═════ BRANO FORNITO ═════
Il requisito della “paternità umana” è al centro della seconda sezione in cui si cita, come esempio, il caso dello scimpanzé Naruto a cui rifiutò la registrazione di un selfie poiché il Copyright Act si riferisce a “figli”, “vedova”, “nipoti” e “vedovi” di un autore, non anche gli animali, evidentemente esclusi.
La terza sezione si interroga invece “…se l’opera” sia fondamentalmente una paternità umana, con il computer [o altro dispositivo] che è semplicemente uno strumento di assistenza, o se gli elementi tradizionali della paternità nell’opera (espressione letteraria, artistica o musicale o elementi di selezione, arrangiamento, ecc.) siano stati in realtà concepiti ed eseguiti, non dall’uomo, ma da una macchina.’’
L’ultima sezione si occupa di chi fa richiesta del diritto d’autore, specificando come questi abbia il dovere di rendere nota l’inclusione di contenuti generati dall’intelligenza artificiale in un’opera presentata per la registrazione, fornendo anche una breve spiegazione dei contributi d’autore.
In pratica, occorre compilare il campo ‘’Creato dall’autore’’ e dichiarare: ‘”Selezione, coordinamento e disposizione di [descrivendo il contenuto creato dall’uomo] creato dall’autore e [descrivendo il contenuto AI] generato da artificiale intelligence.”
═════ VOCI FORNITE ═════
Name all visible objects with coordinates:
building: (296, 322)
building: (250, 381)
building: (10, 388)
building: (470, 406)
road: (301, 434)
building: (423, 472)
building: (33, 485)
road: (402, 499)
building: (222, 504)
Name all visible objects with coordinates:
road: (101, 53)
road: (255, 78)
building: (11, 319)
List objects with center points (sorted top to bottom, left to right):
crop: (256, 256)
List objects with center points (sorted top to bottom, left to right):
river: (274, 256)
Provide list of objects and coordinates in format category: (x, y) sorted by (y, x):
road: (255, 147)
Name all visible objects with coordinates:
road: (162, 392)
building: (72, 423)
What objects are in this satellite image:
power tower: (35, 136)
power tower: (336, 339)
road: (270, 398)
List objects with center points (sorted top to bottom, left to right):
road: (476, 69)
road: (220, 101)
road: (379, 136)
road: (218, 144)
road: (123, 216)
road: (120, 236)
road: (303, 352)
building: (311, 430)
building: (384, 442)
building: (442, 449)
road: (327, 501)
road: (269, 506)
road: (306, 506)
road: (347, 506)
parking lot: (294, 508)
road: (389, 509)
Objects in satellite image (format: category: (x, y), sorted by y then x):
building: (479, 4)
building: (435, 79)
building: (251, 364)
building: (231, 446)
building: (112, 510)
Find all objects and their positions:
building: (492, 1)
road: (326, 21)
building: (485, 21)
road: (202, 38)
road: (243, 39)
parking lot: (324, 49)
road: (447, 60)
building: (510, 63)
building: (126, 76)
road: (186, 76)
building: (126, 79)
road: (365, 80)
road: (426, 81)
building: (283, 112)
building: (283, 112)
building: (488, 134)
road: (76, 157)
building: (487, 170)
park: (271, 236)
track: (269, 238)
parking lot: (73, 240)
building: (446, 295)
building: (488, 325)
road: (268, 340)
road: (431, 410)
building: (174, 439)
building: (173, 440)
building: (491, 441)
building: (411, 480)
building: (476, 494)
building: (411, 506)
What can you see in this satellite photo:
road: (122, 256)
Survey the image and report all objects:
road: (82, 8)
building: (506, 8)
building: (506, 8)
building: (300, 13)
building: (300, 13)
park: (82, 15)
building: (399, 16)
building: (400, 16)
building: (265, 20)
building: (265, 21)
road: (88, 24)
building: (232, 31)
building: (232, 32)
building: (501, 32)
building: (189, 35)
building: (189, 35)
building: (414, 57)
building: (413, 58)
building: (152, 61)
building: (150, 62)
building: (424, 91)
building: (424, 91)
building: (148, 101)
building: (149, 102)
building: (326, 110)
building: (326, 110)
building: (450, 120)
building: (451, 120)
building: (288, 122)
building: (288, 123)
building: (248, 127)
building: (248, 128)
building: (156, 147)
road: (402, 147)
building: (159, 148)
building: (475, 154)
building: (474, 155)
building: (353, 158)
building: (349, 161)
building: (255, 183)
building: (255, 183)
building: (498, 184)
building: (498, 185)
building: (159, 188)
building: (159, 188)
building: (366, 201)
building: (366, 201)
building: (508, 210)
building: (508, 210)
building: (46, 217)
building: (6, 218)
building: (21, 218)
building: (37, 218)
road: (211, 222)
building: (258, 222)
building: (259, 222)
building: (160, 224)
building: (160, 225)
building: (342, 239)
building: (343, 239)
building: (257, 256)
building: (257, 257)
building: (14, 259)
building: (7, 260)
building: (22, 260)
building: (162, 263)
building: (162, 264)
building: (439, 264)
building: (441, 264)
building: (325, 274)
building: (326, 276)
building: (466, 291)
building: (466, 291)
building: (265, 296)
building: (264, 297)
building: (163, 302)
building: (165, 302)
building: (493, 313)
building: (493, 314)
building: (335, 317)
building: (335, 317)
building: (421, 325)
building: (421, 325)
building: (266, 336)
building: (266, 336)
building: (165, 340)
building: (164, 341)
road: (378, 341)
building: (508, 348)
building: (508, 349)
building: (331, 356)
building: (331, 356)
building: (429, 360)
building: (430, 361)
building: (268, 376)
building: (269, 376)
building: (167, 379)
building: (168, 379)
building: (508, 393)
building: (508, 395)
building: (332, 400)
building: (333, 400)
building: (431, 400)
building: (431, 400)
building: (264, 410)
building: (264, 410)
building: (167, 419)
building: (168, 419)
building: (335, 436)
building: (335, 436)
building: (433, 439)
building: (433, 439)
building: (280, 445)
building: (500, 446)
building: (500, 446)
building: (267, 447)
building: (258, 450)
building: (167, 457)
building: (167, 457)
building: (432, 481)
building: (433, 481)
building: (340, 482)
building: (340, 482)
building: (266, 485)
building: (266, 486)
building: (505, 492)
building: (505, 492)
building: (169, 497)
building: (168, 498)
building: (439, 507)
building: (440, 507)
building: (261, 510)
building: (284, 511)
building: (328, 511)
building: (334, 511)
═════
> [CONSEGNA]
Continua il brano sulla registrazione del diritto d'autore per le opere con contenuti generati dall'intelligenza artificiale, partendo subito dopo la sua ultima frase.

> [RISPOSTA]
Il caso Thaler
Nel 2018, Stephen Thaler, noto sostenitore della paternità algoritmica della proprietà intellettuale su più fronti, specialmente quello brevettuale, aveva presentato la domanda al Copyright Office per registrare l’opera figurativa intitolata “Creativity Machine’s A Recent Entrance to Paradise” attribuendone l’origine all’algoritmo dal nome Creativity Machine e la titolarità al medesimo in quanto proprietario, invocando la work-for-hire doctrine.
La tesi non ha tuttavia retto e l’USCO, lo scorso febbraio 2023, ha respinto la domanda affermando (prima di editare la Guida in commento) che la work-for-hire doctrine, sebbene permetta di attribuire la paternità di un’opera dell’ingegno anche a entità diverse dalle persone fisiche, non possiede capacità giuridica come per esempio hanno le società.
Ulteriori interrogativi sulla protezione dell’arte digitale
Se un’opera generata dall’intelligenza artificiale per gli Stati Uniti non merita una tutela autorale in difetto dell’intervento della creatività umana, ci chiediamo: cosa succede in Italia? Ad oggi, è escluso che la macchina o l’AI generativa possa essere identificata come autrice dell’opera.
Tale questione si inserisce nel più ampio tema della protezione dell’arte digitale, nota altresì come digital art o computer art quale pratica artistica che utilizza la tecnologia digitale come mezzo del processo creativo o di presentazione espositiva.
Il vero problema della digital art riguarda la possibilità di tutelarne il prodotto attraverso il diritto d’autore o, in alternativa, di individuare ulteriori strumenti idonei a garantire la protezione all’autore dell’opera creativa. Il nodo della questione, là dove l’opera venga realizzata interamente da una AI generativa, risiede nella possibilità di qualificare la stessa (AI) come “autore”, ponendo attenzione alla misura e alla qualità dell’intervento umano rispetto all’operatività del software.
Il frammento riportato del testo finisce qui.